Be assured, the evil person will not go unpunished, but the descendants of the righteous will be rescued.   Proverbs 11:21  NASB

Will be rescued – If you’re like me you might remember the song, Quando, quando, quando.  Perhaps you never heard the original Italian version (here it is).  Of course, it’s an Italian love song.  “Tell me when you will be mine.  When, when, when,” loosely translated.  Maybe we need to keep that in mind when we try to figure out what the anthologist meant with this verse.  A brief review of human history doesn’t seem to align with his statement.  It’s more like quando, quando, quando.

The greatest evidence for God is history.  God’s acts in human history speak louder than any theological declaration or philosophical argument.  Unfortunately, the greatest evidence against God is history.  History is littered with injustice, disasters (natural and otherwise), and the suffering of the righteous and innocent.  How is it even possible to imagine that the righteous will be rescued!?  God doesn’t seem to have done anything about the graveyards stuffed full of the righteous.  Humanity’s treatment of the Jews would be enough to cast considerable doubt on this claim, but that is only a tiny fragment of the horrors perpetrated on the rest of us.  Os Guinness wrote a book titled Unspeakable, examining the human history of genocide.  It raises the most difficult question: Where was God when the enormous evil of the human heart exploded on the lives of the innocent?
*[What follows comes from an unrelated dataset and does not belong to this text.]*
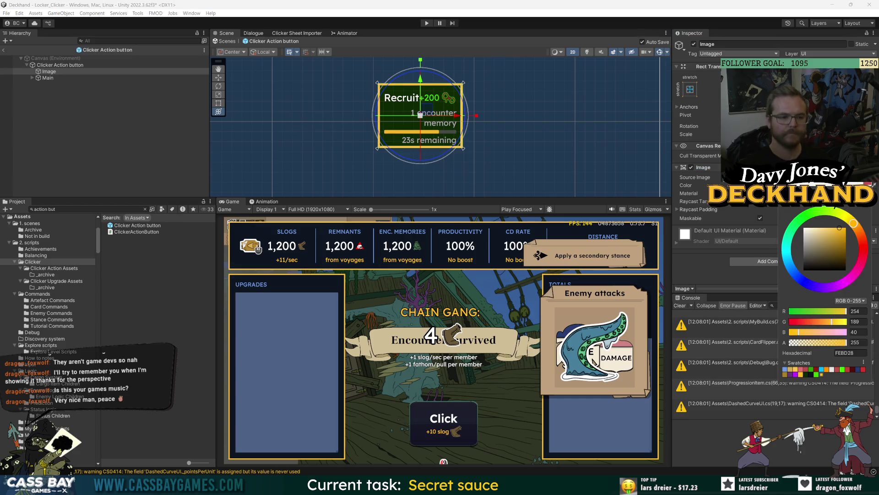
left_click(114, 107)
Let’s begin an attempt to answer this question by looking at the Hebrew verb here, mālaṭ.

mlṭ is one word of the cluster that includes gāʾal, yāšaʾ, nāṣal, pālaṭ and šālôm. These words are translated in the LXX by several Greek words: sōzō (including diasōzō and anasōzō) about seventy times, hryomai eight times, and exaireō five times. This distribution suggests that they have similar meanings with somewhat different emphases. . . the most prominent facet of meaning [of mālaṭ] is of deliverance or escape from the threat of death, either at the hands of a personal enemy (I Sam 19:11; 23:13) or a national enemy (II Sam 19:10), or by sickness (Ps 107:20).[1]
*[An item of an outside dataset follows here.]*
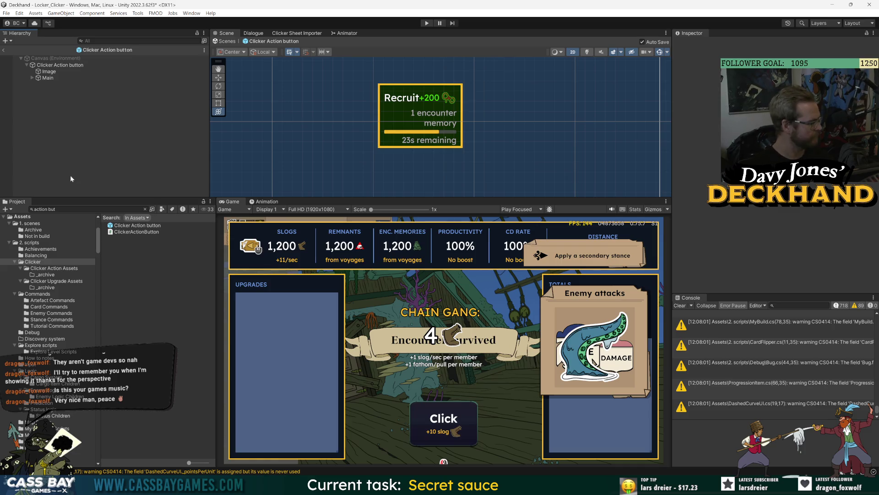
left_click(59, 65)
Suppose Lloyd Carr is right that mālaṭ should be considered as escape from death.  Does that help?  Well, maybe.  At least we know that the anthologist isn’t claiming that the righteous will escape suffering.  That would be unfathomable.  The righteous probably suffer more than the wicked.  Of course, this verse tells us that the wicked will not go unpunished.  That idea is the negation of nāqâ, “to be free, clear, innocent.”  In the ancient world where public reputation was always at stake, this suggests that the wicked will not escape public guilt.  The public knows their true character.  That’s not the same as saying, “They’ll be tried and convicted.”  Power often provides cover, but we all know the real story, even if they die comfortably in their beds.  Punishment in the absence of an afterlife is about legacy, not retribution. The Egyptians were obsessed with the afterlife, but not as a means of reward and punishment.  They were obsessed because the barrier between the dead and the living was permeable.  If you didn’t show proper respect and homage to the dead, they would come back to get you.  When Israel left Egypt, God slammed the door shut on such transitions.  Dead was dead—the end—no passage allowed.  But that meant that the claim that the wicked would not go unpunished had to be about this world since there was no information about the next.
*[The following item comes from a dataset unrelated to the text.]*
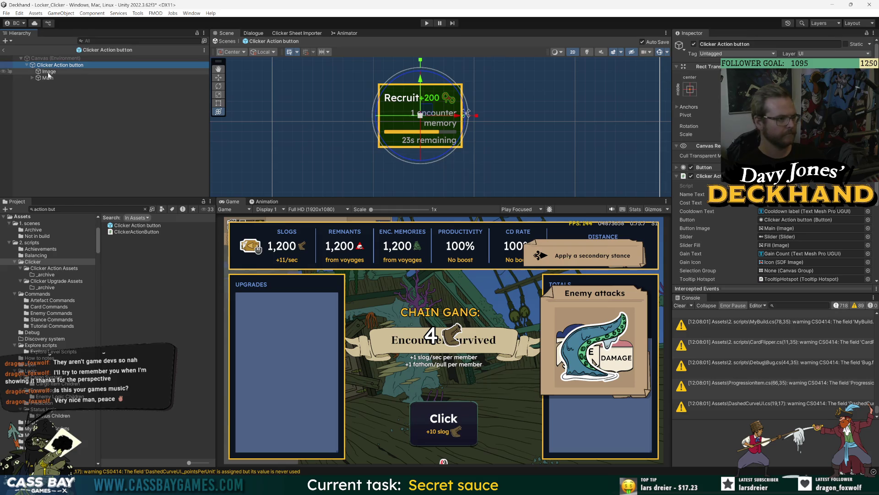
scroll(733, 206, "down", 5)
And that’s another point worth remembering.  This claim comes from ancient Wisdom literature, most likely borrowed from prior Egyptian texts.  It wasn’t written with heaven and hell in mind.  It’s practical, everyday insight for this world, not the next.  Rescue for the righteous is the opposite of punishment for the wicked, and if punishment for the wicked is about public reputation and legacy, then reward for the righteous follows the same path.  In spite of the inequity of suffering, we know who the righteous are.  Their legacy justifies them.  It’s certainly not that they escape suffering—all of Job is about this.  It’s that in the end they are immortalized as good people.  They usually die before we realize we’ve been in the presence of saints, but such is life.  Their reputations are rescued.  In the end Job’s friends find out that he was right all along.

When the anthologist collects Proverbs 11:21, he isn’t transforming it into our Greco-Roman ideal of ultimate justice.  He’s recording what the people of the 10th century B.C.E. needed to know.  Suffering might not be avoidable, but time wounds all heels.

Topical Index: rescue, mālaṭ, nāqâ, punishment, reputation, Proverbs 11:21

 

[1] Carr, G. L. (1999). 1198 מָלַט. R. L. Harris, G. L. Archer Jr., & B. K. Waltke (Eds.), Theological Wordbook of the Old Testament (electronic ed., p. 507). Chicago: Moody Press.